— START Supplied material —

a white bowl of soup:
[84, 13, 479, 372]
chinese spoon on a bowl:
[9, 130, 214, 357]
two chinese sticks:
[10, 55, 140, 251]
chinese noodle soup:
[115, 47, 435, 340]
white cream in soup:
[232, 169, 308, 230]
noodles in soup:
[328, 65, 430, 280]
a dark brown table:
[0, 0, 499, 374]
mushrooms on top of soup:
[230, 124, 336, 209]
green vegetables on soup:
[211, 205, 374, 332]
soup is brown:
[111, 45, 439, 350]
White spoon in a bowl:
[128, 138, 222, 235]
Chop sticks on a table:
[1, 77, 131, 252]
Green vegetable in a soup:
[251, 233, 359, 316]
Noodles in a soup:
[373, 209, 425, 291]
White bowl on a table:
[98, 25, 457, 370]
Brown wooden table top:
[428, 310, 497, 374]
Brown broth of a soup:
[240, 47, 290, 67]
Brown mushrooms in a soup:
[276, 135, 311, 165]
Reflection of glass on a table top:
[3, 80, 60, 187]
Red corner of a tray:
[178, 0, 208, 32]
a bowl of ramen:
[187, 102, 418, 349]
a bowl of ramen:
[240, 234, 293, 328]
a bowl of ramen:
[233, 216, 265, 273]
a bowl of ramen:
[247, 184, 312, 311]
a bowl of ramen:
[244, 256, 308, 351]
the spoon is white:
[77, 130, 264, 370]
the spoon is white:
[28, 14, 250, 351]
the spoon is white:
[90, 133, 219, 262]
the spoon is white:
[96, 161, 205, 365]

— END Supplied material —
— START Supplied material —

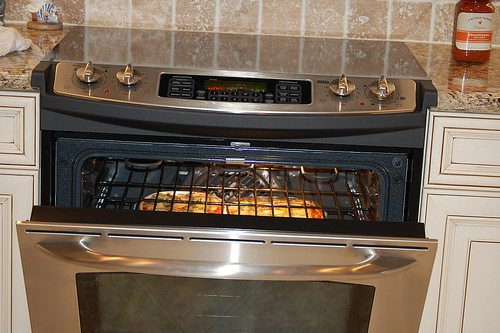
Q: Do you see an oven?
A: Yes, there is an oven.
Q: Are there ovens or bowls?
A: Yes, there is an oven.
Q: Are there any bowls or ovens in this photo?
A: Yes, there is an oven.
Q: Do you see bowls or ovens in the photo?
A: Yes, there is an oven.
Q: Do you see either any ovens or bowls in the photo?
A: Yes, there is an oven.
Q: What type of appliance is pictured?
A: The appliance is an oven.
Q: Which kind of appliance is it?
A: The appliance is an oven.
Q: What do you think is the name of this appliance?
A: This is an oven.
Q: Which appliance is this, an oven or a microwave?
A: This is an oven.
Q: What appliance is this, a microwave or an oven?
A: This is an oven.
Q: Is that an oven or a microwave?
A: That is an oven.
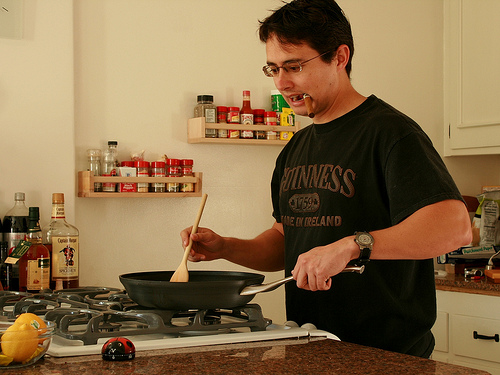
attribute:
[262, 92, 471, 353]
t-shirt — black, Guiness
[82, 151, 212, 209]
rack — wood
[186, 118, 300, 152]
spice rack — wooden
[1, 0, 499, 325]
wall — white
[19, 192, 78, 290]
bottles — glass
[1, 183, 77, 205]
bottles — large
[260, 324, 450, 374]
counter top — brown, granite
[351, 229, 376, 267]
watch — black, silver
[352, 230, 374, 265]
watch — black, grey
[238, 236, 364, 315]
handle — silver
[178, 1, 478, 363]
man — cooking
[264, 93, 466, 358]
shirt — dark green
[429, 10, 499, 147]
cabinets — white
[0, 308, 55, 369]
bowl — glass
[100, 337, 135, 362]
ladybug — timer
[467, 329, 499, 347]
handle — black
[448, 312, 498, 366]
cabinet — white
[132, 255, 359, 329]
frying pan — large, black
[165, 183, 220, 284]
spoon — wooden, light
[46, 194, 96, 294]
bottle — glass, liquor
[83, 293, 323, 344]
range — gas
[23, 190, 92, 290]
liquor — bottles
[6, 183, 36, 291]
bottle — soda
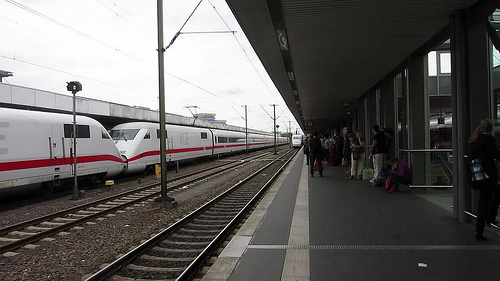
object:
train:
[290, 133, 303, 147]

— END Supplied material —

• _What is asked_: Turn the lines above, starting with the line containing "Brown wooden table" and going on through the line containing "[233, 216, 265, 273]", into a numbered list, leaving out any blank lines.

• _Result_:
1. Brown wooden table top:
2. [428, 310, 497, 374]
3. Brown broth of a soup:
4. [240, 47, 290, 67]
5. Brown mushrooms in a soup:
6. [276, 135, 311, 165]
7. Reflection of glass on a table top:
8. [3, 80, 60, 187]
9. Red corner of a tray:
10. [178, 0, 208, 32]
11. a bowl of ramen:
12. [187, 102, 418, 349]
13. a bowl of ramen:
14. [240, 234, 293, 328]
15. a bowl of ramen:
16. [233, 216, 265, 273]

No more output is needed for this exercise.